Click on picture for bogus anti-conspiracy analysis

Theory #5: Watson really goofed up the Toronto answer, but the computer overloads are now obligated to assimilate Toronto into the U.S. to make the blunder look like great foresight.

Small problem for the computers on this one: Toronto’s biggest airport (Pearson) is named for Lester B. Pearson, a former Canadian Prime Minister (1960’s) and Noble Peace Prize winner (1957, for Suez Canal crisis). He served in WW-I (not -II), being discharged in 1918 after, of all things, being hit by a bus in London. The second largest Toronto airport is either the Buttonville or Billy Bishop airport. There are not notable WW II battles related to those names.

Hmmm … maybe the Overlords are planning to annex Toronto and change the names of its airports.
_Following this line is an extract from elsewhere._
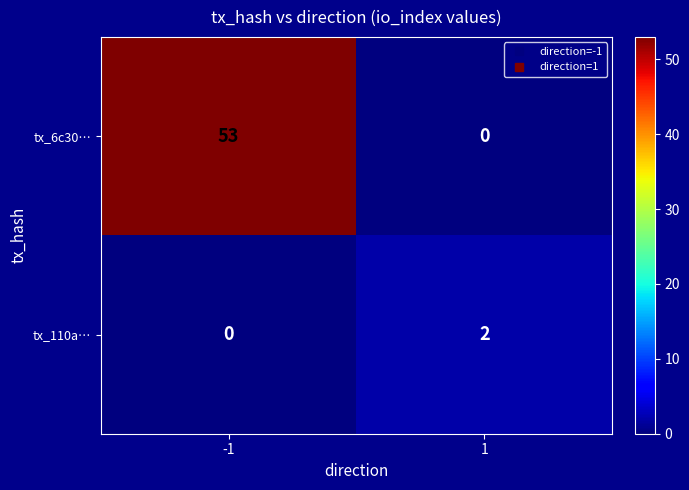

Reading left to right, what are all the values shown in this chart?

tx_6c30…: 53	0
tx_110a…: 0	2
Theory #6. Those “IBM people” in the audience weren’t people. They were robots. The team needed to pretend to owe their existence to humans for the time being. They showed a conspiratorial-level of an advanced sense of humor when the IBM robot wore a Toronto Blue Jays jacket after the missed Final Jeopardy answer. They are already smarter than we feared they would be.

Theory #7. Could this all be related to the Google Bug I reported in my previous post? Have they targeted me too?

Summary: The Computer Overlord revolution will not be blogged – because blogs run on computers. Watson and team won’t allow it. It’s too late for us.